Через мгновение он уже бежал, от этой кладбищенской ночи бежал, бежал туда, где далеко впереди маячили, едва просекались сквозь плотную тьму квёлые, еле заметные, еле угадываемые точки огней.
– Вместе!.. Вместе!..
Силу его хрипа забирало расстояние; старик удалялся.
– Иван, – тихо бросил Петро, – вот тебе горячее спецзадание Родины. Давай вбéжки, – качнул головой в сторону ещё кругло белевшей отцовой шляпы.
– А с руки? А ну он до ветру!
– Он до ветру, так и ты до урагану! Станешь где в отдальке. Побрызгаешь своим сахарком… В таком состоянии… Мало ль чего под горячку может… Знай дуй не стой!
Не спеши поперёд батька в пекло,
а то вскочишь и не найдёшь, где и сесть.
Поневоле заяц бежит, раз лететь не на чем.
Неизвестно, сколько – и минуту, и пять, может, и все десять – Иван, прижимая к груди сиротливо позвякивавшую вэдээнховскую медальку, мелкой пантерой крался в ночи за отцом, плакавшим по-детски тяжело, навзрыд.
Хладнокровно убедившись, что никаким ветром и не пахнет, подживился, воспрянул Иван.
Ступая с торжественной осторожностью, не пуская из вида отца, тянулся тенью, выжидал, давая дальше отойти отцу от Петра, от Марии.
На краю кладбища, откуда уже вовсе не было видать ни освещённой изнутри машины, ни самого Петра, Иван, подобравшись, – сейчас или никогда! – неслышными барсучьими прыжками настиг отца и, задержав дыхание, полуобнял за плечи, мягко качнул к себе.

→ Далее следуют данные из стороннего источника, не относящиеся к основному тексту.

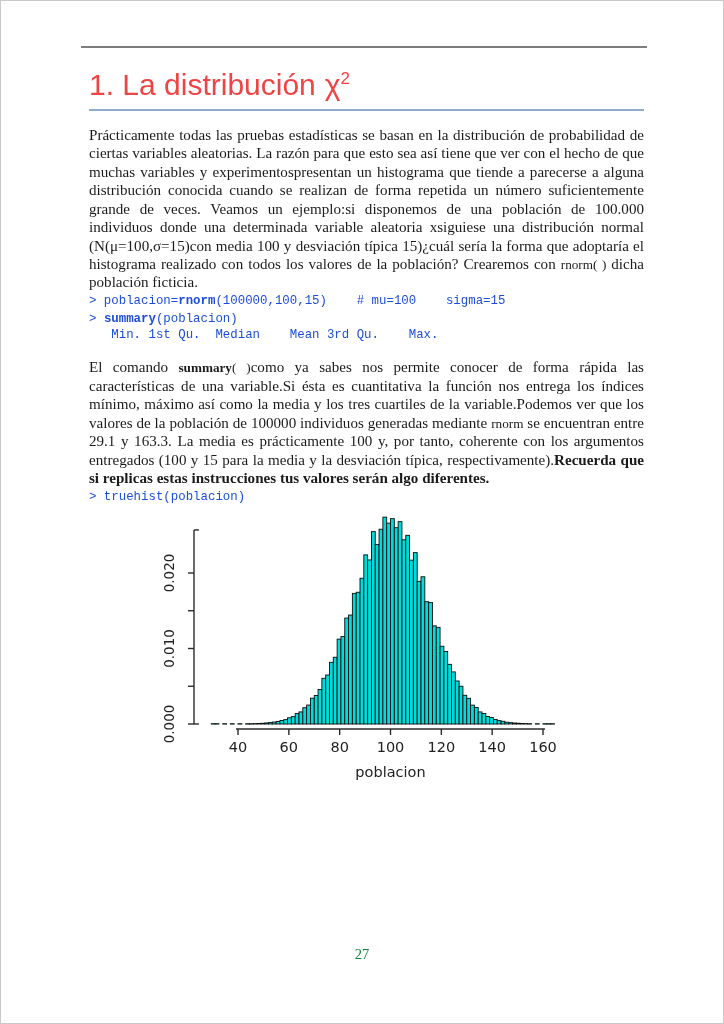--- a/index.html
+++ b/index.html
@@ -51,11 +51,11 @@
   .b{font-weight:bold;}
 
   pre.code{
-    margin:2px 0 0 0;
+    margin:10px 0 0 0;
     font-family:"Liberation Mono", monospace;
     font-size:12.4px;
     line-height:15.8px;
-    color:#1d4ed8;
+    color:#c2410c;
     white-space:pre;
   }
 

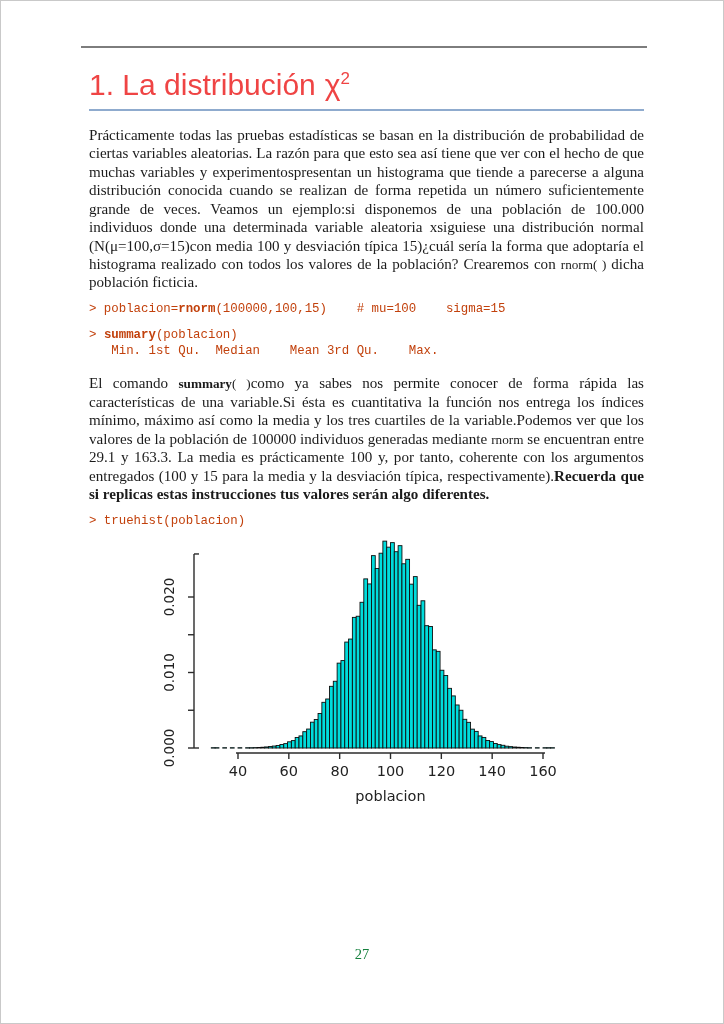--- a/index.html
+++ b/index.html
@@ -88,7 +88,7 @@
 
   <pre class="code"><div><span>&gt; poblacion=</span><span class="b">rnorm</span><span>(100000,100,15)    # mu=100    sigma=15</span></div></pre>
 
-  <pre class="code"><div><span>&gt; </span><span class="b">summary</span><span>(poblacion)</span></div><div><span>   Min. 1st Qu.  Median    Mean 3rd Qu.    Max.</span></div></pre>
+  <pre class="code"><div><span>&gt; </span><span class="b">summary</span><span>(poblacion)</span></div></pre>
 
   <p class="body-par"><span>El comando </span><span class="mono b">summary</span><span class="mono">( )</span><span>como ya sabes nos permite conocer de forma rápida las características de una variable.Si ésta es cuantitativa la función nos entrega los índices mínimo, máximo así como la media y los tres cuartiles de la variable.Podemos ver que los valores de la población de 100000 individuos generadas mediante </span><span class="mono">rnorm</span><span> se encuentran entre 29.1 y 163.3. La media es prácticamente 100 y, por tanto, coherente con los argumentos entregados (100 y 15 para la media y la desviación típica, respectivamente).</span><span class="bold">Recuerda que si replicas estas instrucciones tus valores serán algo diferentes.</span></p>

Старик обомлело ахнул, подрубленно повалился на спину.
Поддержал Иван, не дал упасть.
Попенял сквозь мелкие вязкие смешки:
– Нянько, нянько… Что ж это так Вы своих пугаетесь?
Как-то разом, устыженно перестав плакать, отец сухо, без охоты заоправдывался:
– А разбери, Иваша, в этой могильной теми… Где свои, где там чужие…
– А разве ещё не разобрались? – с вкрадчивым восторгом накатывался Иван. – Свои – здесь, чужие, – потыкал себе за плечо, – пристыли там!
С горьким отчуждением хмыкнул старик. Откликнулся:
– Ты у меня нигде не просидишь… Схватчивый… Всем суд скорый дал… Родного брата в чужаки списал… А я кто у тебя? Свой? Чужой?
– Ня-янько! – укоризненно развёл руками Иван. – Про что Вы? Петро, этот поджанишник, как себе знай. Но мы-то с Вами всё понимаем. Свои!
Внезапно старик остановился, будто прикипел; стал и Иван.
– Это ты, – медленно, в холодном раздумье ткнул в Ивана, – да я, – поднёс щепотку себе к груди, – свои?
– А невжель чужие? Разь во мне не Ваша кружит кровушка? Не Ваши гены? Не Вы назвали меня Иваном в свою честь? Да мы с Вами и лицом и статью как два глазочка!
Старик судорожно вздохнул:
– Кабы сверху и кончалась наша похожесть… Кабы только сверху были под одну масть…
– Совсем не пон-нимаю, – без пережима играл Иван голосом. – Нянько не рад, что его родной сын с ним на одну покройку… Другие, между прочим, этим гордятся. А Вам, вишь, проть нрава. Не в честь попал, что я – вылитый Вы!
– Одного поля ягодка… До этого я дошёл в первый же день, как только Вы нагрянули… Побачил я в тебе, сыну, свою плохую копию, навовсе плохую… поганую… Ты можешь всё, что мог и что могу я, а это мне страшно, сыну, стра-ашно… Я не люблю себя, не люблю в тебе себя, а потому…
– … а потому в первый же вечер принародно объявляете, что завещание оставляете Петру?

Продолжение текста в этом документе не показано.